How does theatre shape the body and perceptions of it?
How do bodies on stage challenge audience assumptions about material evidence and the truth? Theory for Theatre Studies: Bodies responds to these questions by examining how theatre participates in and informs theories of the body in performance, race, queer, disability, trans, gender, and new media studies. Throughout the 20th century, theories of the body have shifted from understanding the body as irrefutable material evidence of race, sex, and gender, to a social construction constituted in language.
In the same period, theatre has struggled with representing ideas through live bodies while calling into question assumptions about the body. This volume demonstrates how theatre contributes to understanding the historical, contemporary and burgeoning theories of the body.

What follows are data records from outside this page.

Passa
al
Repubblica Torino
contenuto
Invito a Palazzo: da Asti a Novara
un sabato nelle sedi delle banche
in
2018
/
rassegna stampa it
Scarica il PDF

It explores how theories of the body inform debates about labor conditions and spatial configurations. Theatre allows performers to shift an audience's understandings of the shape of the bodies on stage, possibly producing a reflexive dynamic for consideration of bodies offstage as well.
In addition, casting choices in the theatre, most recently and popularly in Hamilton, question how certain bodies are "cast" in social, historical, and philosophical roles.
Through an analysis of contemporary case studies, including The Balcony, Angels in America, and Father Comes Home from the Wars, this volume examines how the theatre theorizes bodies.
Online resources are also available to accompany this book.